Hier werde ich nicht hinter dem Short herlaufen, aber ich werde auch keine „Flugdolche“ fangen. Ich achte auf zwei Punkte: Erstens, ob der aggressive Verkaufsdruck in dieser Runde abklingt. Zweitens, ob der OI weiterhin einseitig schrumpft. Wenn er bis hierhin schrumpft und es dann noch nicht vorbei ist, heißt das: Dann sind offenbar noch nicht alle Longs ausgestiegen – der Abwärtsdruck ist möglicherweise noch nicht am Ende.
51,95 Mio.

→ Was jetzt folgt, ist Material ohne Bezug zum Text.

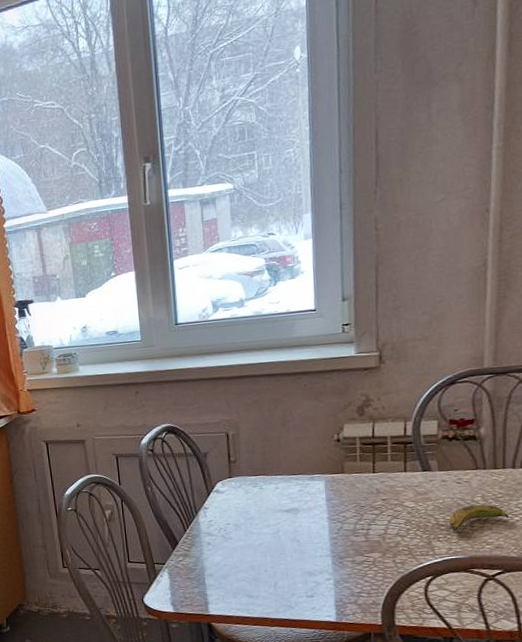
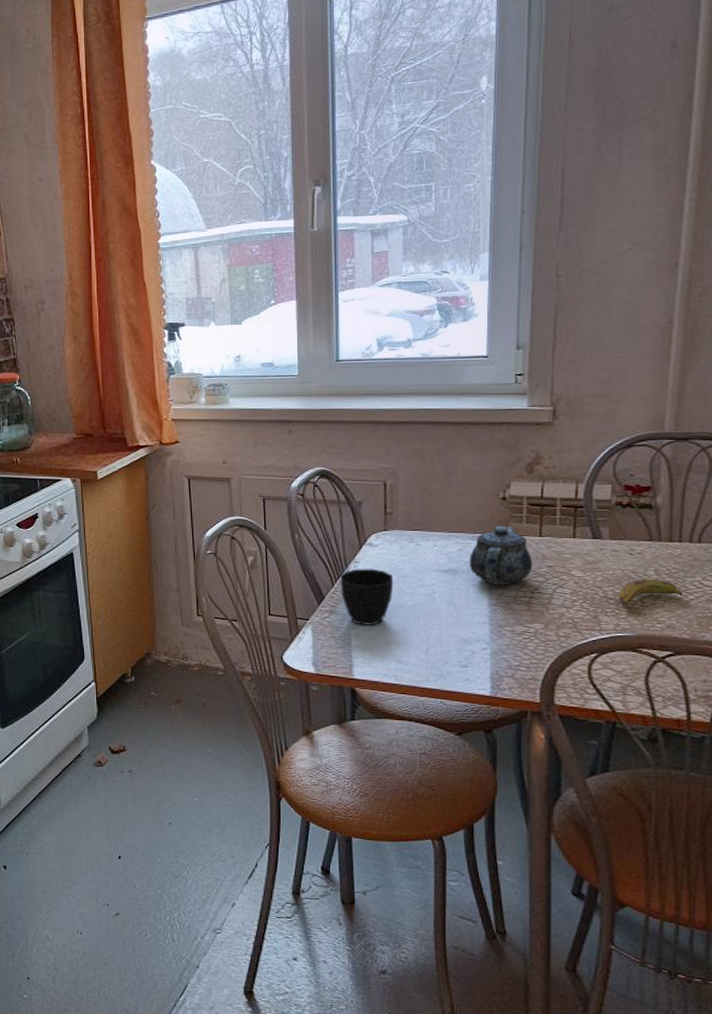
cup: none [191,513,241,567] -> present [340,568,394,626]
teapot: none [309,465,369,520] -> present [469,525,533,585]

USD Handelsvolumen in 24h – in dieser Liquiditätsklasse ist das nicht wenig; zumindest ist es deutlich „echt“ genug, verglichen mit vielen Dingen, die nur wie „Schein-Ausbrüche“ wirken. Und der Markt? Er folgt weiterhin seinem eigenen Rhythmus.
Der Schlusskurs wurde direkt durch das untere Ende der vorherigen 20 Fünf-Minuten-Kerzen hindurch nach unten gedrückt; das Handelsvolumen schoss auf das 5,5-Fache des Normalniveaus. Der Anteil der aggressiven Verkaufsorders liegt bei nahezu siebzig Prozent (Kauf/Verkauf-Verhältnis 0,48). Das ist keine normale Korrektur mehr – da setzt jemand ganz bewusst ein Zeichen.
Spannend ist jedoch, dass sich OI gleichzeitig um 1,26% verringert hat, wobei das nominale Exposure um 189.000 U abnimmt. Kurs fällt und gleichzeitig wird abgebaut – nicht so, als ob die Bären aktiv noch mehr verkaufen, um den Druck zu verstärken. Eher wirkt es so, als ob die Longs selbst die Niederlage akzeptieren und ihre Positionen räumen. Typische Deleveraging-Bewegung: ein sauberer Schnitt, der Longs dezimiert.
Aus Sicht der Auffälligkeit im gesamten Pool drängt NIL aktuell auf Platz #8 nach vorn; auch in der Rangliste der nominalen Veränderungen ist es weit oben. Das ist die Phase, in der die meisten es nicht genau beachten, aber das Orderbuch bereits „aufmacht“. Die Volatilität-Zahl liegt bei 5,9 – nahe an der Schwelle des historischen Extrembereichs.
Hier werde ich nicht hinter dem Short herlaufen, aber ich werde auch keine „Flugdolche“ fangen. Ich achte auf zwei Punkte: Erstens, ob der aggressive Verkaufsdruck in dieser Runde abklingt. Zweitens, ob der OI weiterhin einseitig schrumpft. Wenn er bis hierhin schrumpft und es dann noch nicht vorbei ist, heißt das: Dann sind offenbar noch nicht alle Longs ausgestiegen – der Abwärtsdruck ist möglicherweise noch nicht am Ende.
51,95 Mio. USD Handelsvolumen in 24h – in dieser Liquiditätsklasse ist das nicht wenig; zumindest ist es deutlich „echt“ genug, verglichen mit vielen Dingen, die nur wie „Schein-Ausbrüche“ wirken. Und der Markt? Er folgt weiterhin seinem eigenen Rhythmus.